(Data records)

- Opening Delimiter -

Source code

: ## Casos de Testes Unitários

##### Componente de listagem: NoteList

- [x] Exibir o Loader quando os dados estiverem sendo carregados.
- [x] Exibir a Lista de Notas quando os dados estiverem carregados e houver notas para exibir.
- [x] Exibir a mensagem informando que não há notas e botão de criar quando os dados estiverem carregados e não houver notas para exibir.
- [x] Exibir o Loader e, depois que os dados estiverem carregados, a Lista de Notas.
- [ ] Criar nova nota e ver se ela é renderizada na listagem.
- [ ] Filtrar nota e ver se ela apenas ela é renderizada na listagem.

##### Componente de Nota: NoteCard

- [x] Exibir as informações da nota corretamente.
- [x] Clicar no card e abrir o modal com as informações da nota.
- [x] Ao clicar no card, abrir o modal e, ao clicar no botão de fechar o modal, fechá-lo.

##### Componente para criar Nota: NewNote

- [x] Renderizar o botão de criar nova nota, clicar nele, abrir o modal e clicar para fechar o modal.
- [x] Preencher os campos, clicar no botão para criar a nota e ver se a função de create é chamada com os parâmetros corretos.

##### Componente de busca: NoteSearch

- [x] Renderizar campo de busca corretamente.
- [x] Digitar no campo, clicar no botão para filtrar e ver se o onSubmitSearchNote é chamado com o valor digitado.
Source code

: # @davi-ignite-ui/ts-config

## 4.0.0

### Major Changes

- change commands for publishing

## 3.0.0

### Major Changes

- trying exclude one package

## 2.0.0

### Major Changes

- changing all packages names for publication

- Closing Delimiter -

**REQUIRED ACTION:** All lines of the data are to be repeated exactly as they stand.

**COMPLETED TASK:**
Source code

: ## Casos de Testes Unitários

##### Componente de listagem: NoteList

- [x] Exibir o Loader quando os dados estiverem sendo carregados.
- [x] Exibir a Lista de Notas quando os dados estiverem carregados e houver notas para exibir.
- [x] Exibir a mensagem informando que não há notas e botão de criar quando os dados estiverem carregados e não houver notas para exibir.
- [x] Exibir o Loader e, depois que os dados estiverem carregados, a Lista de Notas.
- [ ] Criar nova nota e ver se ela é renderizada na listagem.
- [ ] Filtrar nota e ver se ela apenas ela é renderizada na listagem.

##### Componente de Nota: NoteCard

- [x] Exibir as informações da nota corretamente.
- [x] Clicar no card e abrir o modal com as informações da nota.
- [x] Ao clicar no card, abrir o modal e, ao clicar no botão de fechar o modal, fechá-lo.

##### Componente para criar Nota: NewNote

- [x] Renderizar o botão de criar nova nota, clicar nele, abrir o modal e clicar para fechar o modal.
- [x] Preencher os campos, clicar no botão para criar a nota e ver se a função de create é chamada com os parâmetros corretos.

##### Componente de busca: NoteSearch

- [x] Renderizar campo de busca corretamente.
- [x] Digitar no campo, clicar no botão para filtrar e ver se o onSubmitSearchNote é chamado com o valor digitado.
Source code

: # @davi-ignite-ui/ts-config

## 4.0.0

### Major Changes

- change commands for publishing

## 3.0.0

### Major Changes

- trying exclude one package

## 2.0.0

### Major Changes

- changing all packages names for publication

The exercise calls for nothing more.